About 6 pts (3 originally randomized to mitapivat and 3 originally randomized to PBO; all received mitapivat in the LTE) fulfilled the criteria for a delayed Hb response, occurring between wks 36 and 120 after initiating mitapivat treatment. The median (Q1, Q3) improvements from BL in hemoglobin (Hb) were 1.7 (1.3, 1.7) g/dL at Wk 60.

Among these pts, 5 out of 6 demonstrated early improvements in hemolysis. At Wk 12, the median (Q1, Q3) change from BL in indirect bilirubin was -28.3 (-48.6, -18.5) µmol/L. Additionally, the reticulocyte percentage exhibited a median (Q1, Q3) change from BL of -11.5 (-19.6, -3.7) % at the same time point.

A trend was observed in liver iron concentration (LIC) among these pts. In 5 out of 6 cases, decreases in LIC were noted, with a median (Q1, Q3) change from BL in LIC of -1.3 (-2.0, -0.2) mg Fe/g dry weight at Wk 72 (measured every 24 wks). Two of six pts had BL LIC >5 mg Fe/g dry weight. Both pts (one on chelation) experienced improvements in LIC which corresponded with increases in Hb.

The study concluded that adult pts with PKD, who do not exhibit early hemoglobin improvements (≥1.5 g/dL) with mitapivat, may still undergo a delayed hemoglobin response, typically preceded by enhancements in hemolysis. Furthermore, individuals with BL iron overload may witness reductions in liver iron concentration (LIC) that correspond to increases in hemoglobin levels. The observed improvements in hemolysis and LIC during mitapivat treatment suggest the potential for an eventual hemoglobin response, even in cases where early improvements of ≥1.5 g/dL are not initially observed.

The study is sponsored by Agios Pharmaceuticals, Inc.

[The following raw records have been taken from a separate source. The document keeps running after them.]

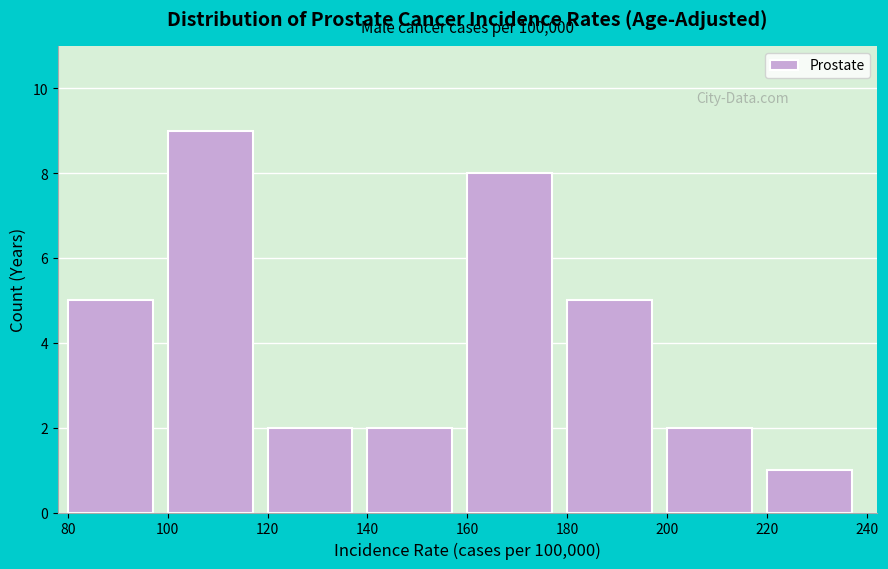

Which range on the x-axis has the tallest bar?

100 to 120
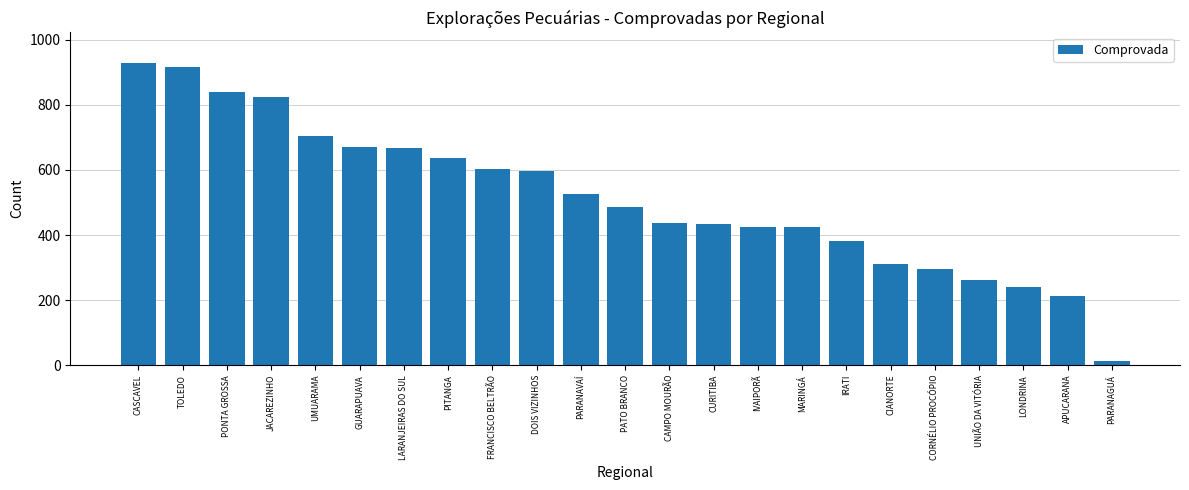

What is the sum of the values at JACAREZINHO and IVAIPORÃ?

1250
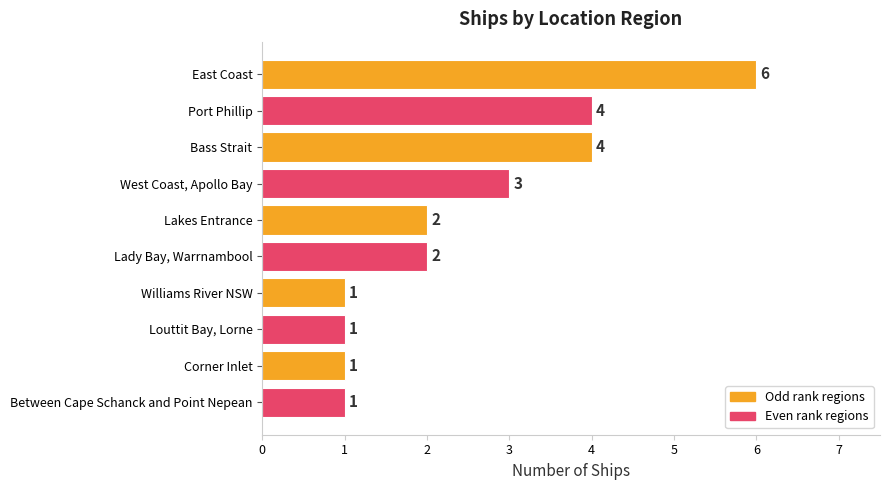

What is the sum of the values at West Coast, Apollo Bay and Louttit Bay, Lorne?

4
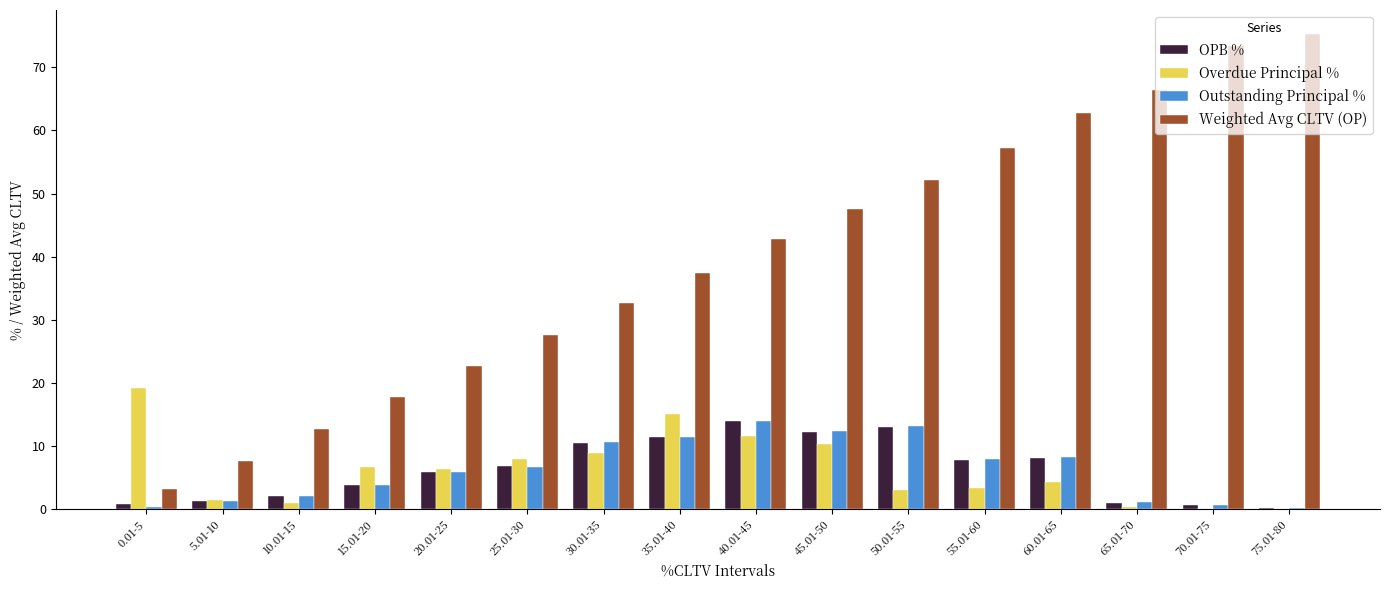

Which category has the highest value in the Overdue Principal % series?

0.01-5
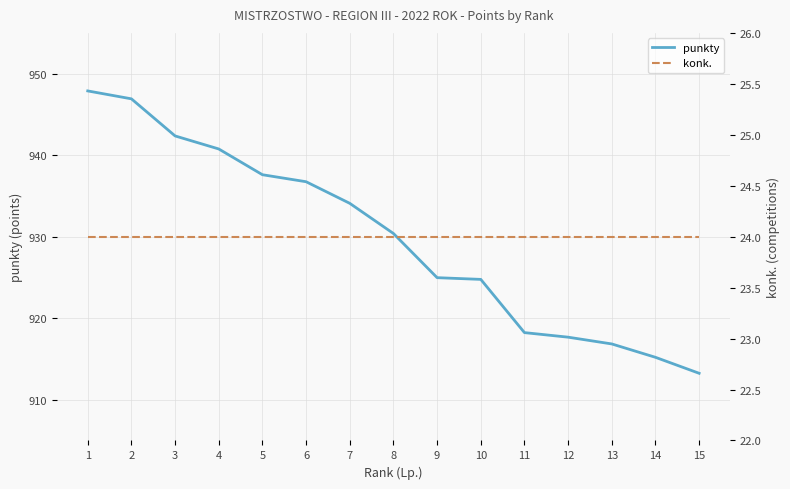

Reading right to left, list all the values displayed in this chart.

punkty: 913.2	915.2	916.8	917.7	918.2	924.8	925.0	930.4	934.1	936.7	937.6	940.8	942.4	946.9	947.9
konk.: 24.0	24.0	24.0	24.0	24.0	24.0	24.0	24.0	24.0	24.0	24.0	24.0	24.0	24.0	24.0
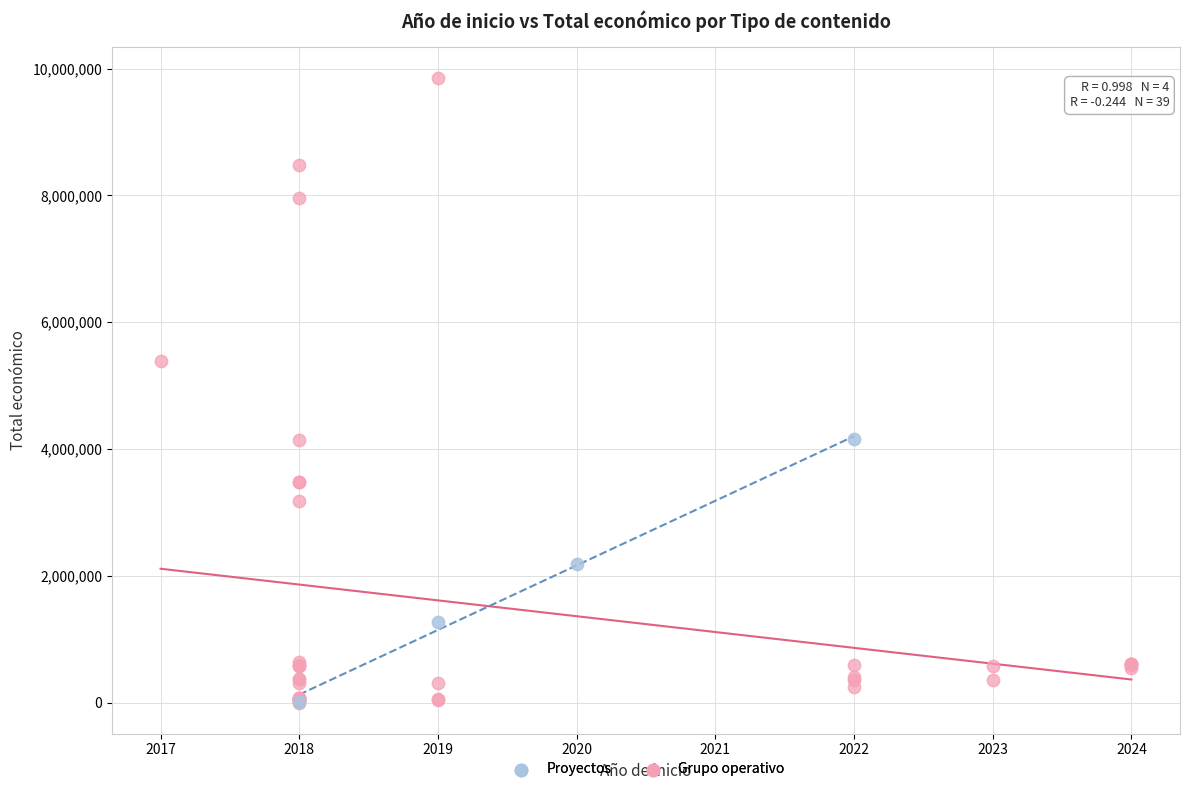

Which series has the widest spread of Y values?

Grupo operativo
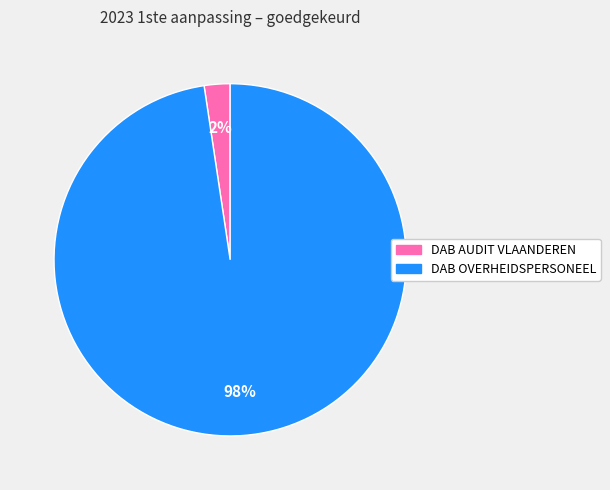

Is there a majority slice in this chart?

Yes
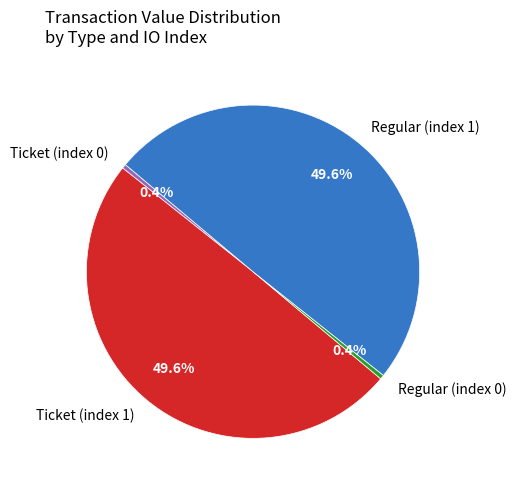

What portion of the pie excludes Regular (index 1)?

50.4%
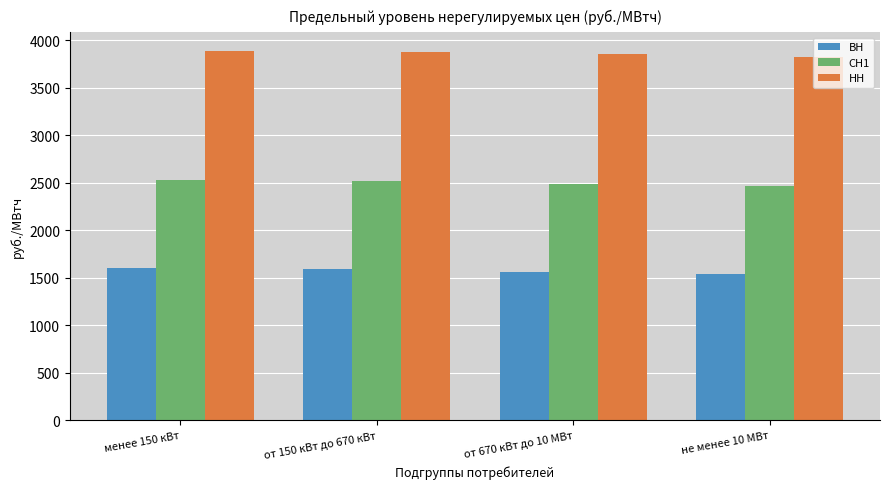

Where does the НН series first go above 3884?

менее 150 кВт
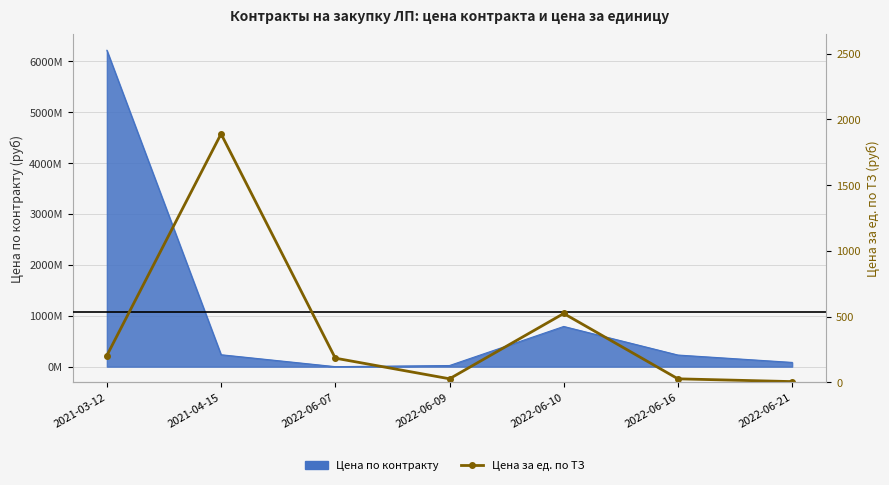

Reading right to left, what are all the values shown in this chart?

2022-06-21=6.7	2022-06-16=27.8	2022-06-10=524.3	2022-06-09=28.2	2022-06-07=184.9	2021-04-15=1889.3	2021-03-12=204.8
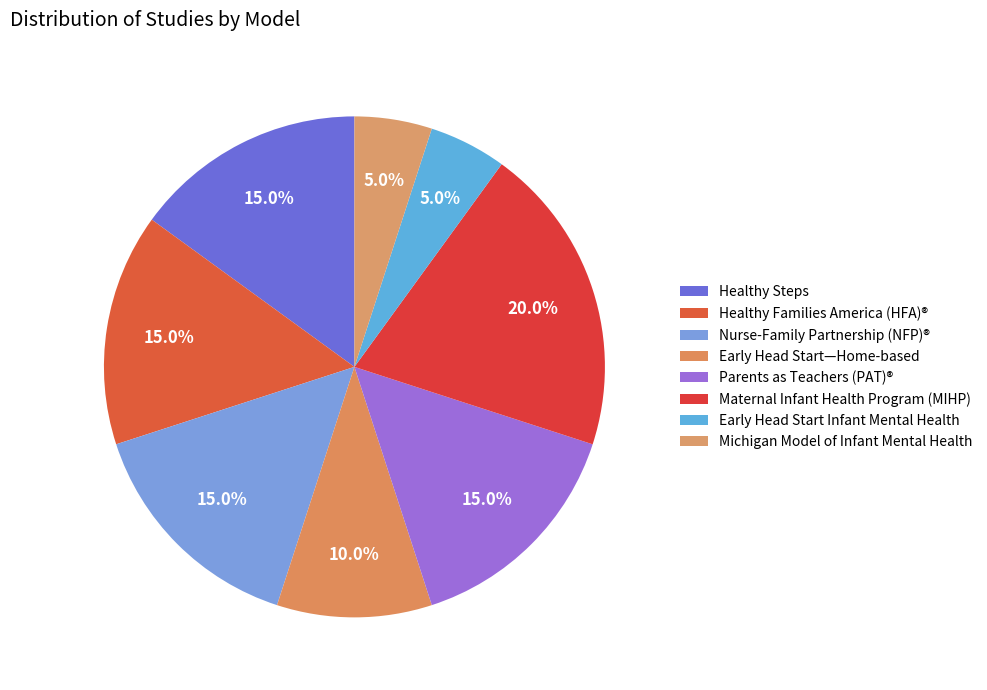

How many segments does this pie chart have?

8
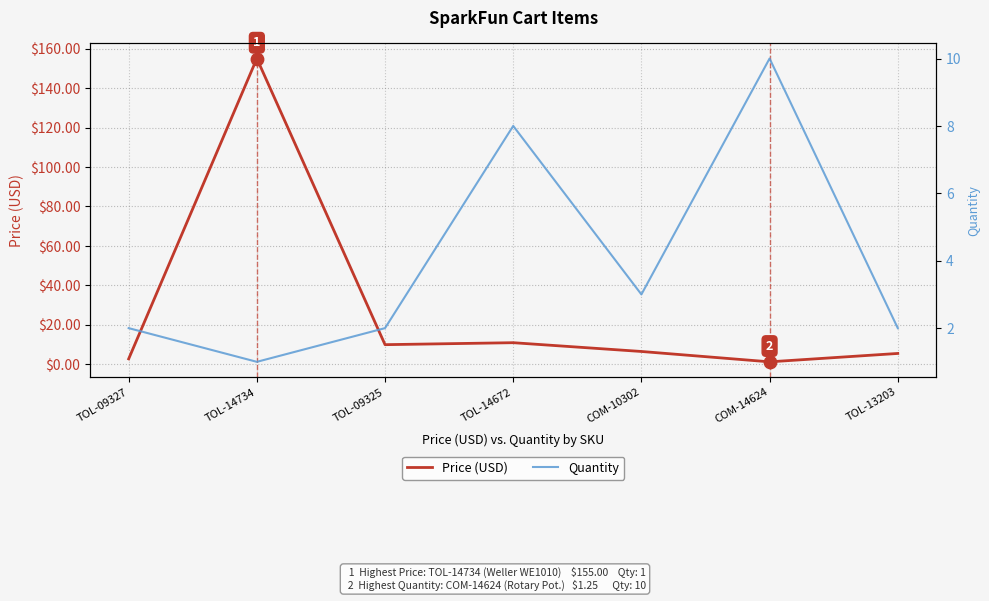

Which series has the widest spread of Y values?

Price (USD)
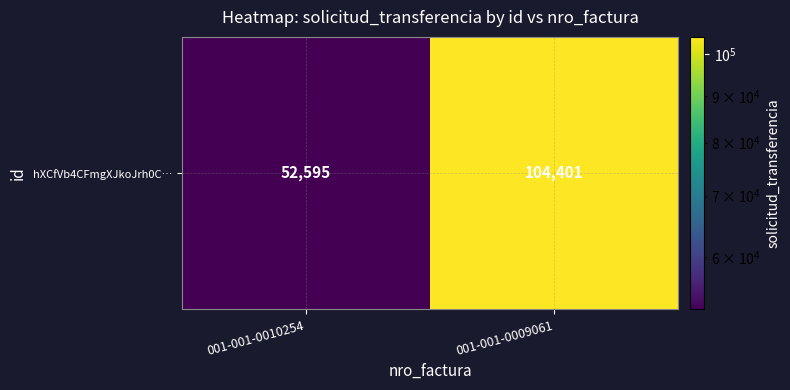

What is the sum of all values?

156996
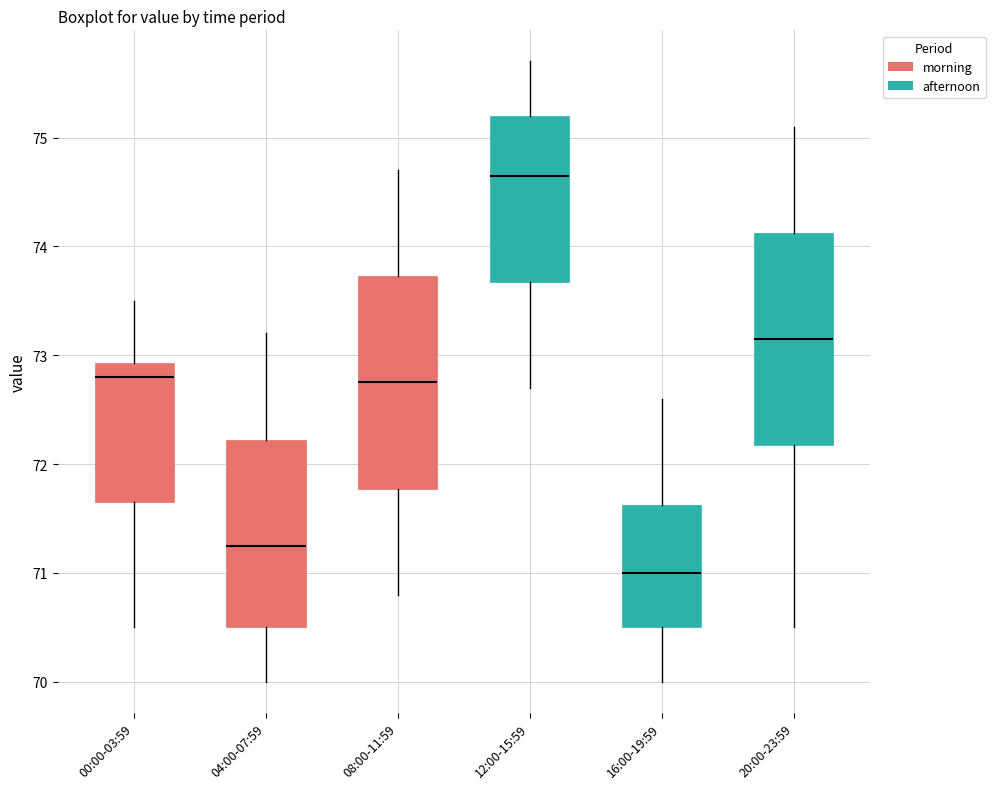

Which box's median line is the highest?

12:00-15:59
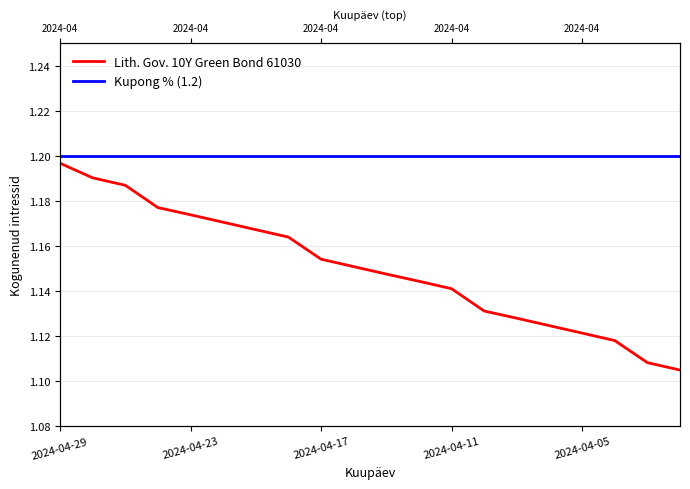

Rank the series by their maximum value, from lowest to highest.

Lith. Gov. 10Y Green Bond 61030, Kupong % (1.2)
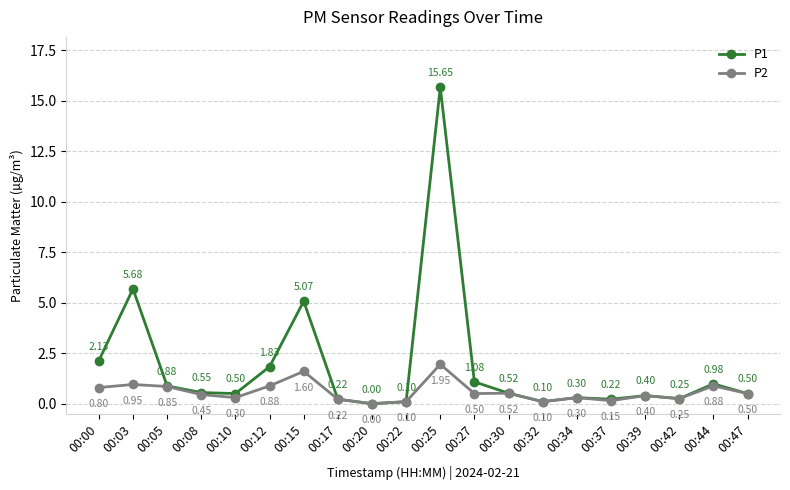

Between 00:05 and 00:17, which series saw the biggest shift?

P1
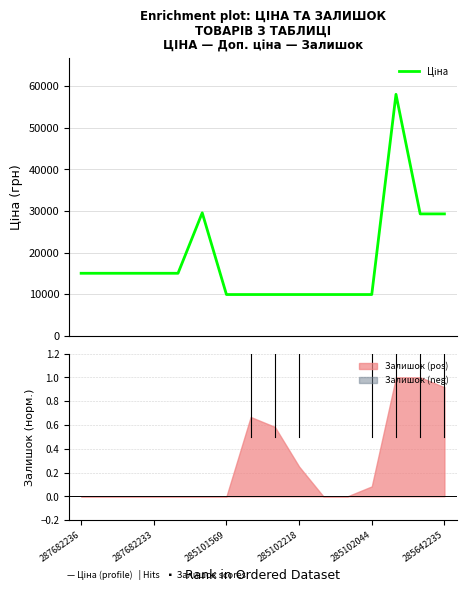

What is the value of the 14th point from the left?

58037.0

Source: https://ashpublications.org/blood/article/142/Supplement%201/5226/504023/Improvements-in-Markers-of-Hemolysis-and-Liver

Clinical Trial: https://clinicaltrials.gov/study/NCT03548220

Beers E J V, McGee B, Xu R, et al. (2023). “Improvements in Markers of Hemolysis and Liver Iron Concentration in Mitapivat-Treated Adult Patients with a Delayed Hemoglobin Response.” Presented at ASH 2023 (Abstract 142).